Page-level text extractions:
┌──

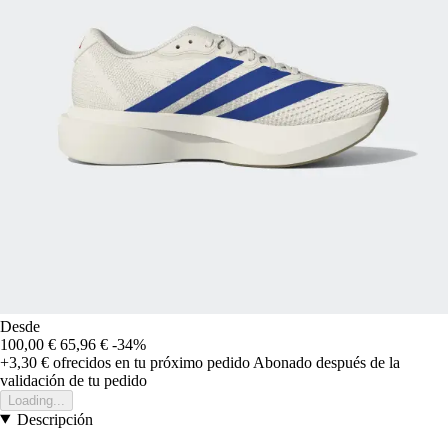
Desde
100,00 €
65,96 €
-34%
+3,30 €
ofrecidos en tu próximo pedido
Abonado después de la
validación de tu pedido
Loading...
Descripción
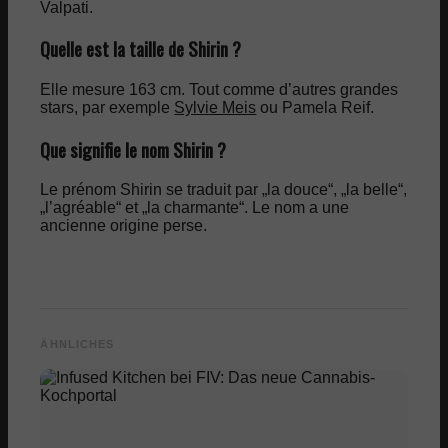
Valpati.
Quelle est la taille de Shirin ?
Elle mesure 163 cm. Tout comme d’autres grandes
stars, par exemple
Sylvie Meis
ou Pamela Reif.
Que signifie le nom Shirin ?
Le prénom Shirin se traduit par „la douce“, „la belle“,
„l’agréable“ et „la charmante“. Le nom a une
ancienne origine perse.
ÄHNLICHES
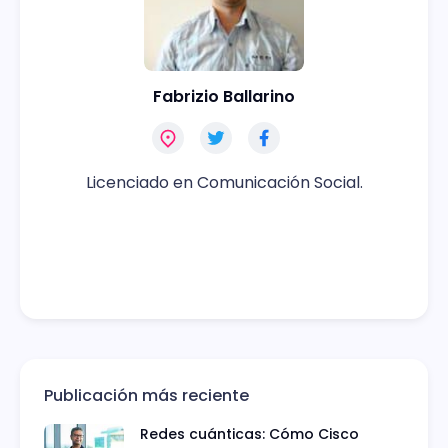
Fabrizio Ballarino
Licenciado en Comunicación Social.
Publicación más reciente
Redes cuánticas: Cómo Cisco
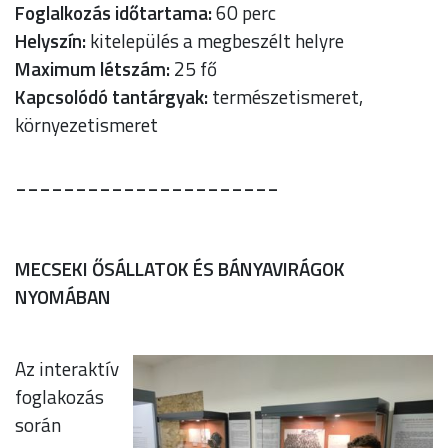
Foglalkozás időtartama:
60 perc
Helyszín:
kitelepülés a megbeszélt helyre
Maximum létszám:
25 fő
Kapcsolódó tantárgyak:
természetismeret,
környezetismeret
______________________
MECSEKI ŐSÁLLATOK ÉS BÁNYAVIRÁGOK
NYOMÁBAN
Az interaktív
foglakozás
során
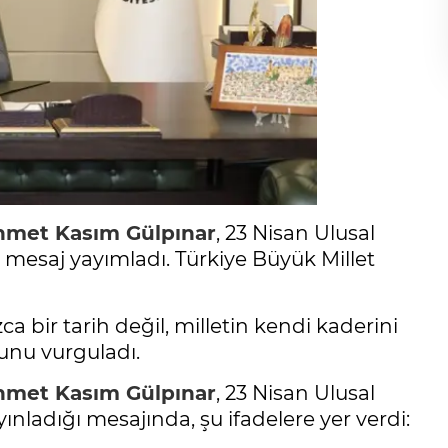
met Kasım Gülpınar
, 23 Nisan Ulusal
 mesaj yayımladı. Türkiye Büyük Millet
a bir tarih değil, milletin kendi kaderini
unu vurguladı.
met Kasım Gülpınar
, 23 Nisan Ulusal
nladığı mesajında, şu ifadelere yer verdi:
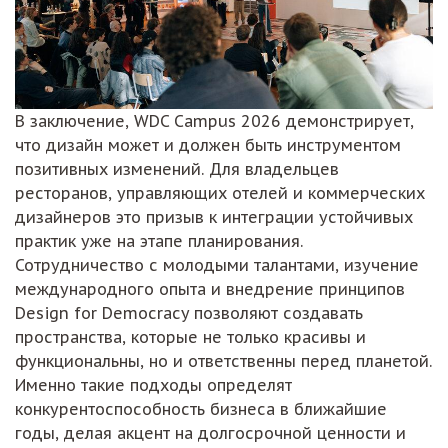
В заключение, WDC Campus 2026 демонстрирует,
что дизайн может и должен быть инструментом
позитивных изменений. Для владельцев
ресторанов, управляющих отелей и коммерческих
дизайнеров это призыв к интеграции устойчивых
практик уже на этапе планирования.
Сотрудничество с молодыми талантами, изучение
международного опыта и внедрение принципов
Design for Democracy позволяют создавать
пространства, которые не только красивы и
функциональны, но и ответственны перед планетой.
Именно такие подходы определят
конкурентоспособность бизнеса в ближайшие
годы, делая акцент на долгосрочной ценности и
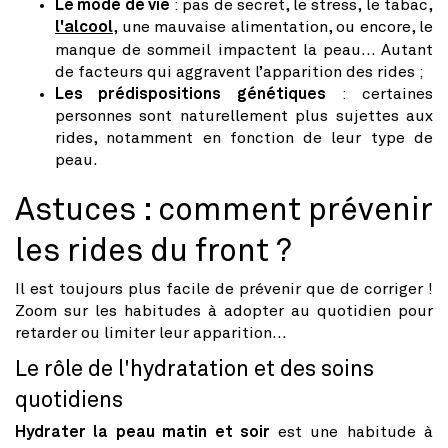
Le mode de vie
: pas de secret, le stress, le tabac,
l'alcool
, une mauvaise alimentation, ou encore, le
manque de sommeil impactent la peau… Autant
de facteurs qui aggravent l’apparition des rides ;
Les prédispositions génétiques
: certaines
personnes sont naturellement plus sujettes aux
rides, notamment en fonction de leur type de
peau.
Astuces : comment prévenir
les rides du front ?
Il est toujours plus facile de prévenir que de corriger !
Zoom sur les habitudes à adopter au quotidien pour
retarder ou limiter leur apparition...
Le rôle de l'hydratation et des soins
quotidiens
Hydrater la peau matin et soir
est une habitude à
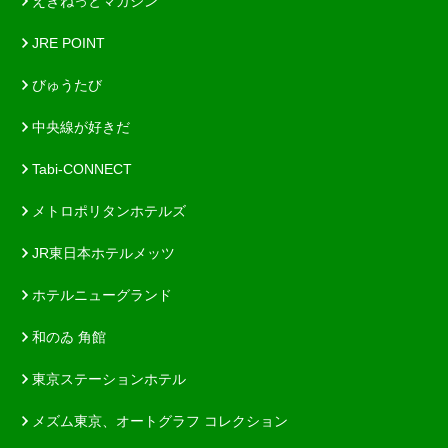
えきねっとマガジン
JRE POINT
びゅうたび
中央線が好きだ
Tabi-CONNECT
メトロポリタンホテルズ
JR東日本ホテルメッツ
ホテルニューグランド
和のゐ 角館
東京ステーションホテル
メズム東京、オートグラフ コレクション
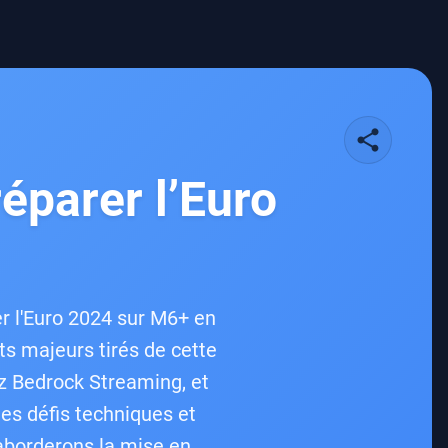
share
éparer l’Euro
r l'Euro 2024 sur M6+ en
ts majeurs tirés de cette
z Bedrock Streaming, et
les défis techniques et
aborderons la mise en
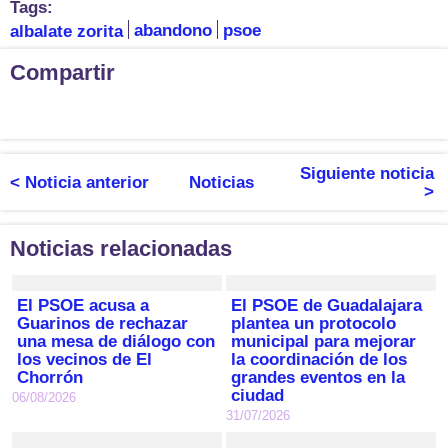
Tags:
albalate zorita
abandono
psoe
Compartir
Siguiente noticia
< Noticia anterior
Noticias
>
Noticias relacionadas
El PSOE acusa a
El PSOE de Guadalajara
Guarinos de rechazar
plantea un protocolo
una mesa de diálogo con
municipal para mejorar
los vecinos de El
la coordinación de los
Chorrón
grandes eventos en la
ciudad
06/08/2026
31/07/2026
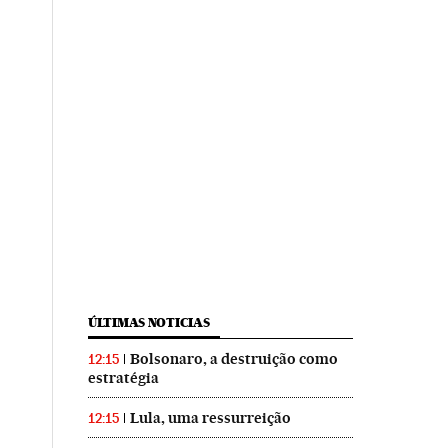
ÚLTIMAS NOTICIAS
Bolsonaro, a destruição como
12:15
estratégia
Lula, uma ressurreição
12:15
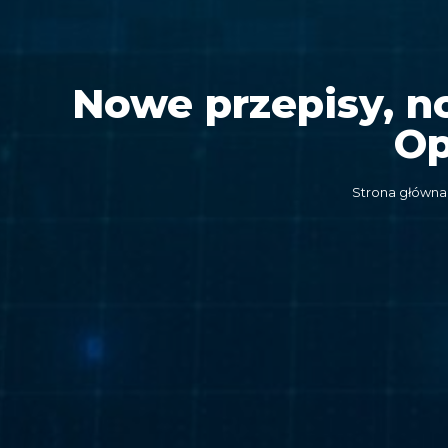
Nowe przepisy, n
Op
Strona główna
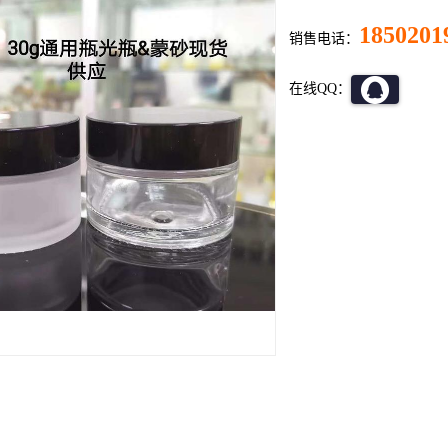
1850201
销售电话：
在线QQ：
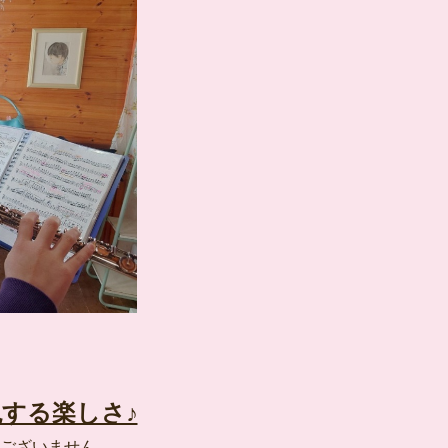
する楽しさ♪
ございません。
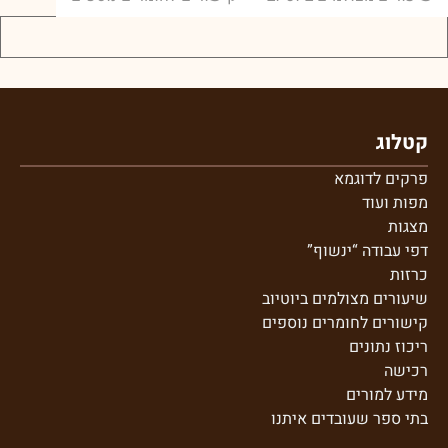
קטלוג
פרקים לדוגמא
מפות ועוד
מצגות
דפי עבודה “ינשוף”
כרזות
שיעורים מצולמים ביוטיוב
קישורים לחומרים נוספים
ריכוז נתונים
רכישה
מידע למורים
בתי ספר שע
ובדים איתנו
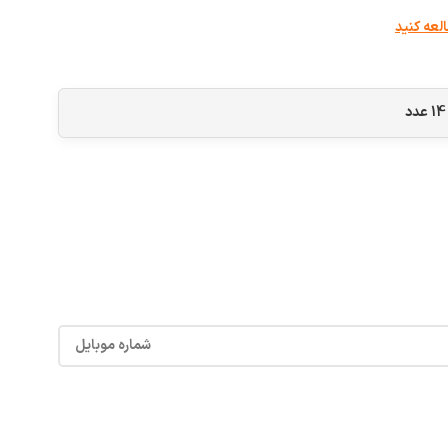
لعه کنید
14
عدد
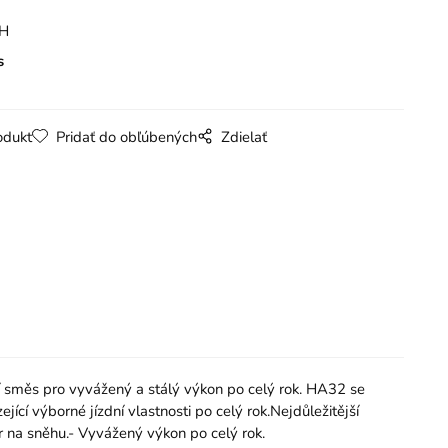
PH
s
odukt
Pridať do obľúbených
Zdielať
í směs pro vyvážený a stálý výkon po celý rok. HA32 se
cí výborné jízdní vlastnosti po celý rok.Nejdůležitější
běr na sněhu.- Vyvážený výkon po celý rok.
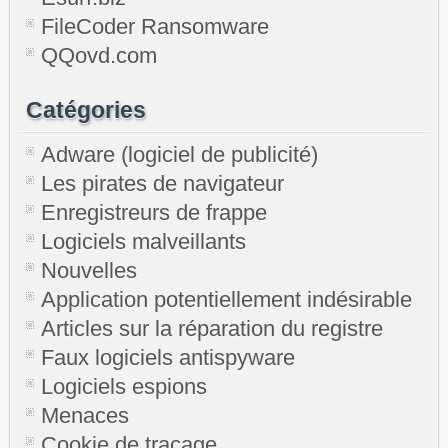
FileCoder Ransomware
QQovd.com
Catégories
Adware (logiciel de publicité)
Les pirates de navigateur
Enregistreurs de frappe
Logiciels malveillants
Nouvelles
Application potentiellement indésirable
Articles sur la réparation du registre
Faux logiciels antispyware
Logiciels espions
Menaces
Cookie de traçage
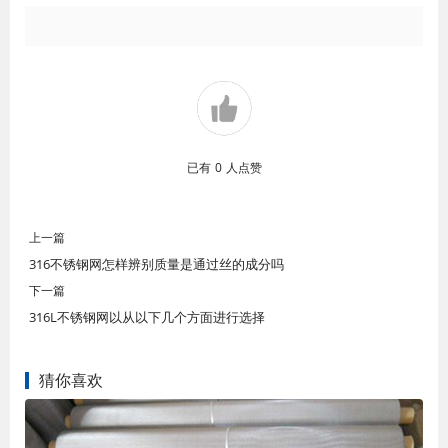
已有
0
人点赞
上一篇
316不锈钢网怎样辨别质量是通过丝的成分吗
下一篇
316L不锈钢网以从以下几个方面进行选择
猜你喜欢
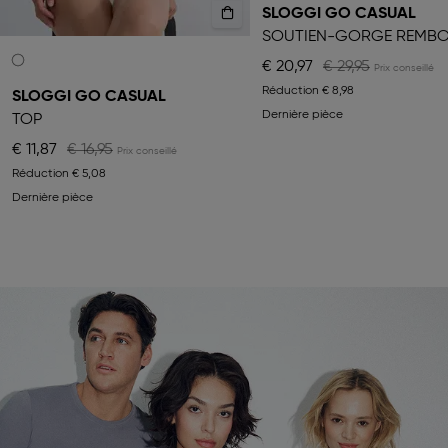
SLOGGI GO CASUAL
€ 20,97
€ 29,95
Réduction
€ 8,98
SLOGGI GO CASUAL
Dernière pièce
TOP
€ 11,87
€ 16,95
Réduction
€ 5,08
Dernière pièce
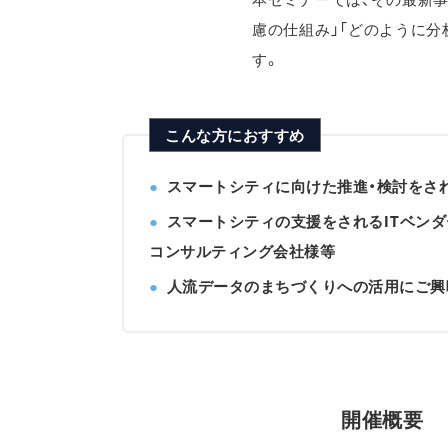
慮の仕組み」「どのように分
す。
こんな方におすすめ
スマートシティに向けた推進・検討をさ
スマートシティの支援をされるITベンダ
コンサルティング会社様等
人流データのまちづくりへの活用にご興
開催概要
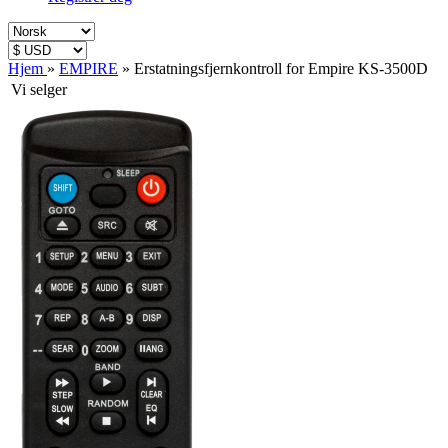
Hjem
»
EMPIRE
»
Erstatningsfjernkontroll for Empire KS-3500D
Vi selger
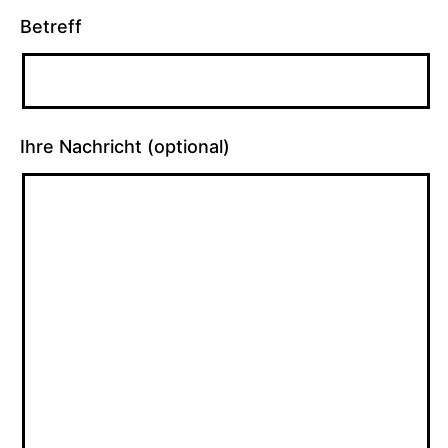
Betreff
Ihre Nachricht (optional)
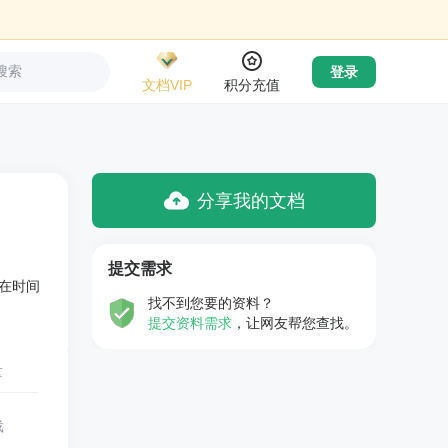
搜索
登录
文档VIP
积分充值
分享我的文档
提交需求
在时间
找不到您要的资料？
提交资料需求
，让网友帮您查找。
量
载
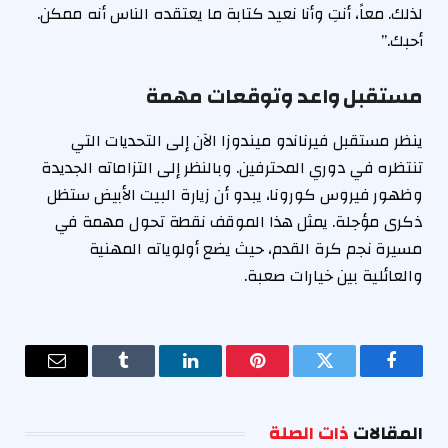
لذلك. معاً، أنتِ وأنا نعيد كتابة ما يعتقده الناس أنه ممكن.
أحبك.”
مستقبل واعد وتوقعات مهمة
ينظر مستقبل فيرناندو ميندوزا الآن إلى التحديات التي
تنتظره في دوري المحترفين. وبالنظر إلى التزاماته الجديدة
وظهور فيروس كورونا، يبدو أن زيارة البيت الأبيض ستظل
ذكرى مؤجلة. يمثل هذا الموقف نقطة تحول مهمة في
مسيرة نجم كرة القدم، حيث يضع أولوياته المهنية
والعائلية بين خيارات صعبة.
فيسبوك
تويتر
بينتيريست
لينكدإن
Tumblr
البريد
الإلكترو
المقالات
ذات الصلة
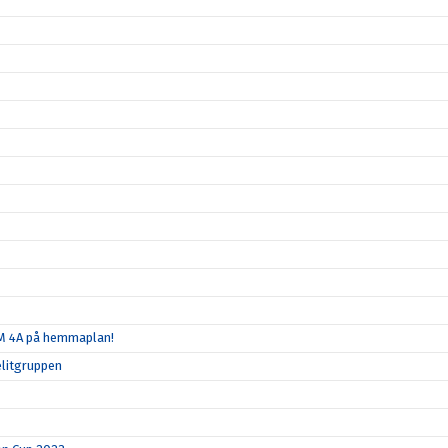
SM 4A på hemmaplan!
elitgruppen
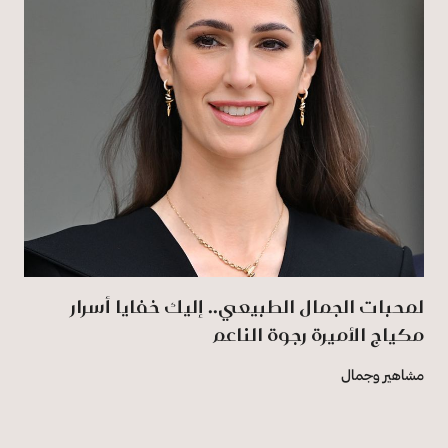
لمحبات الجمال الطبيعي.. إليك خفايا أسرار
مكياج الأميرة رجوة الناعم
مشاهير وجمال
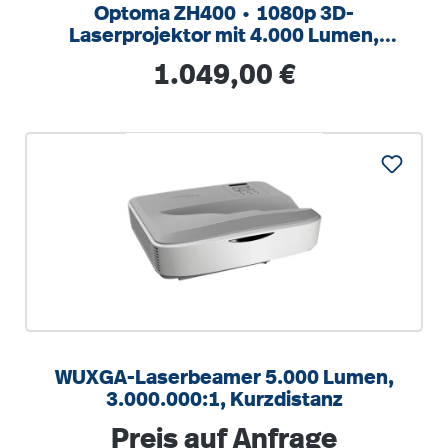
Optoma ZH400 ∙ 1080p 3D-
Laserprojektor mit 4.000 Lumen,
300.000:1 Kontrast
Regulärer Preis:
1.049,00 €
WUXGA-Laserbeamer 5.000 Lumen,
3.000.000:1, Kurzdistanz
Regulärer Preis:
Preis auf Anfrage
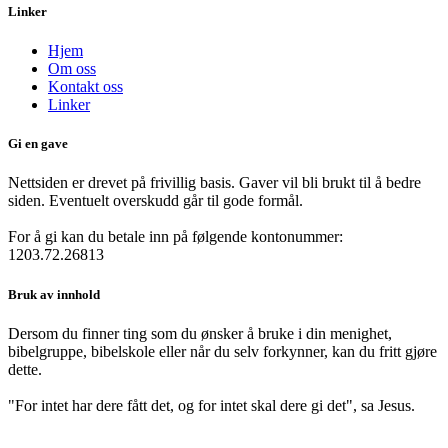
Linker
Hjem
Om oss
Kontakt oss
Linker
Gi en gave
Nettsiden er drevet på frivillig basis. Gaver vil bli brukt til å bedre
siden. Eventuelt overskudd går til gode formål.
For å gi kan du betale inn på følgende kontonummer:
1203.72.26813
Bruk av innhold
Dersom du finner ting som du ønsker å bruke i din menighet,
bibelgruppe, bibelskole eller når du selv forkynner, kan du fritt gjøre
dette.
"For intet har dere fått det, og for intet skal dere gi det", sa Jesus.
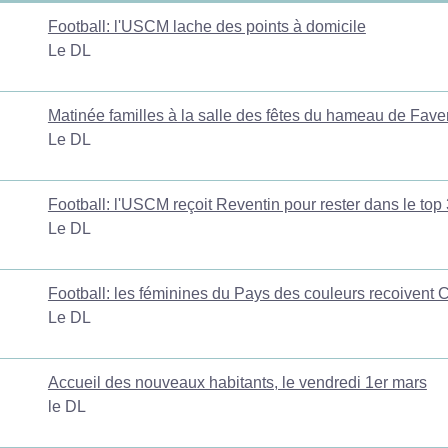
Football: l'USCM lache des points à domicile
Le DL
Matinée familles à la salle des fêtes du hameau de Fave
Le DL
Football: l'USCM reçoit Reventin pour rester dans le top 
Le DL
Football: les féminines du Pays des couleurs recoivent 
Le DL
Accueil des nouveaux habitants, le vendredi 1er mars
le DL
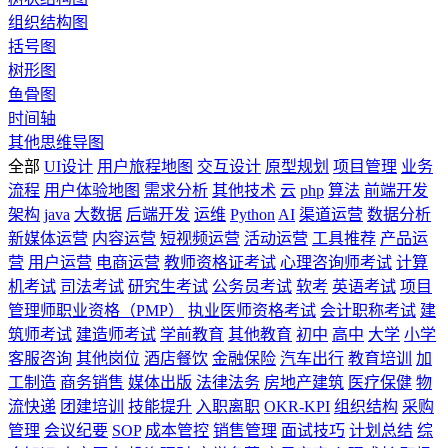
组织结构图
括号图
树形图
鱼骨图
时间轴
其他思维导图
全部
UI设计
用户旅程地图
交互设计
原型规划
项目管理
业务
流程
用户体验地图
需求分析
其他技术
云
php
算法
前端开发
架构
java
大数据
后端开发
运维
Python
AI
渠道运营
数据分析
新媒体运营
内容运营
短视频运营
活动运营
工具推荐
产品运
营
用户运营
电商运营
教师资格证考试
心理咨询师考试
计算
机考试
司法考试
研究生考试
公务员考试
软考
英语考试
项目
管理师职业资格（PMP）
执业医师资格考试
会计职称考试
建
筑师考试
建造师考试
学前教育
其他教育
初中
高中
大学
小学
客服咨询
其他岗位
酒店餐饮
金融保险
汽车出行
教育培训
加
工制造
商务销售
媒体出版
法律法务
房地产建筑
医疗保健
物
流快递
团建培训
技能提升
入职离职
OKR-KPI
组织结构
采购
管理
会议纪要
SOP
成本管控
销售管理
面试技巧
计划总结
综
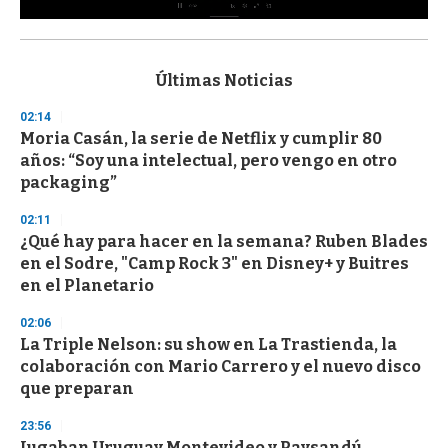
0
s
e
c
Últimas Noticias
o
n
02:14
d
Moria Casán, la serie de Netflix y cumplir 80
s
o
años: “Soy una intelectual, pero vengo en otro
f
packaging”
3
3
s
02:11
e
¿Qué hay para hacer en la semana? Ruben Blades
c
en el Sodre, "Camp Rock 3" en Disney+ y Buitres
o
n
en el Planetario
d
s
02:06
La Triple Nelson: su show en La Trastienda, la
colaboración con Mario Carrero y el nuevo disco
que preparan
23:56
Jugaban Uruguay Montevideo y Paysandú,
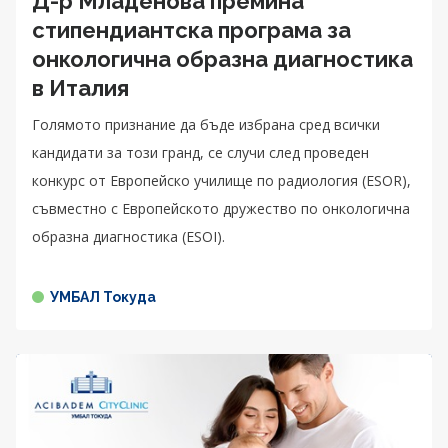
Д-р Младенова премина
стипендиантска програма за
онкологична образна диагностика
в Италия
Голямото признание да бъде избрана сред всички
кандидати за този гранд, се случи след проведен
конкурс от Европейско училище по радиология (ESOR),
съвместно с Европейското дружество по онкологична
образна диагностика (ESOI).
УМБАЛ Токуда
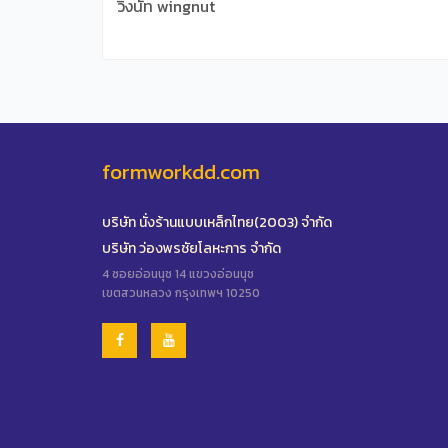
วิงนัท wingnut
formworkdd.com
บริษัท นั่งร้านแบบเหล็กไทย(2003) จำกัด
บริษัท ว่องพรชัยโลหะการ จำกัด
4 ซอยอ่อนนุช 14 แขวงอ่อนนุช
เขตสวนหลวง กรุงเทพฯ 10250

└──

**REQUIREMENT**
Go through the data above and return each line containing the string "USCM".

**WRITTEN RESPONSE**
Football: l'USCM lache des points à domicile
Football: l'USCM reçoit Reventin pour rester dans le top 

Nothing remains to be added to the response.